Вот еще одна цитата из Лучший алгоритм сортировки для почти отсортированных списков статья:
прямая сортировка вставками лучше всего подходит для небольших или очень почти отсортированных списков
На практике это означает следующее:
N
Давайте рассмотрим эти две функции:
f(x) = 2x^2
; эта функция имеет квадратичную скорость роста, то есть «O(N^2)
»g(x) = 10x
; эта функция имеет линейный рост, то есть "O(N)
"Теперь давайте построим две функции вместе:
Источник: WolframAlpha: постройте 2x^2 и 10x для x от 0 до 10
Обратите внимание, что между x=0..5
, f(x) <= g(x)
, но для любого большего x
, f(x)
быстро перерастает g(x)
.
Аналогично, если A1 является квадратичным алгоритмом с низкими накладными расходами, а A2 является линейным алгоритмом с высокими , A1 может быть быстрее, чем A2.
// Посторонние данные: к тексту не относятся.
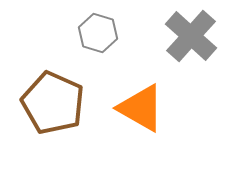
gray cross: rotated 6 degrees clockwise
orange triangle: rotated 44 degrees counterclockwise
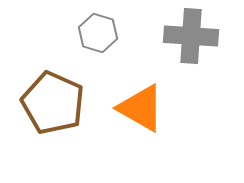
gray cross: rotated 38 degrees counterclockwise
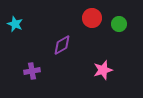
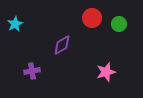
cyan star: rotated 21 degrees clockwise
pink star: moved 3 px right, 2 px down
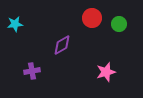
cyan star: rotated 21 degrees clockwise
Таким образом, вы можете, если захотите, создать гибридный алгоритм A3 , который просто выбирает один из двух алгоритмов в зависимости от размера входных данных. Стоит ли это усилий, зависит от фактических задействованных параметров.
Было проведено множество тестов и сравнений алгоритмов сортировки, и было решено, что, поскольку сортировка вставками превосходит сортировку слиянием для небольших массивов, стоит реализовать оба метода для Arrays.sort
.
Похоже, они считают, что mergeSort (array
) медленнее для коротких массивов. Надеюсь, они действительно это проверили.
Цитируется по: http://en.wikipedia.org/wiki/Insertion_sort
Some divide-and-conquer algorithms such as quicksort and mergesort sort by
recursively dividing the list into smaller sublists which are then sorted.
A useful optimization in practice for these algorithms is to use insertion
sort for sorting small sublists, where insertion sort outperforms these more
complex algorithms. The size of list for which insertion sort has the advantage
varies by environment and implementation, but is typically between eight and
twenty elements.
Это для скорости. Накладные расходы на mergeSort достаточно высоки, поэтому для коротких массивов он будет медленнее, чем сортировка вставками.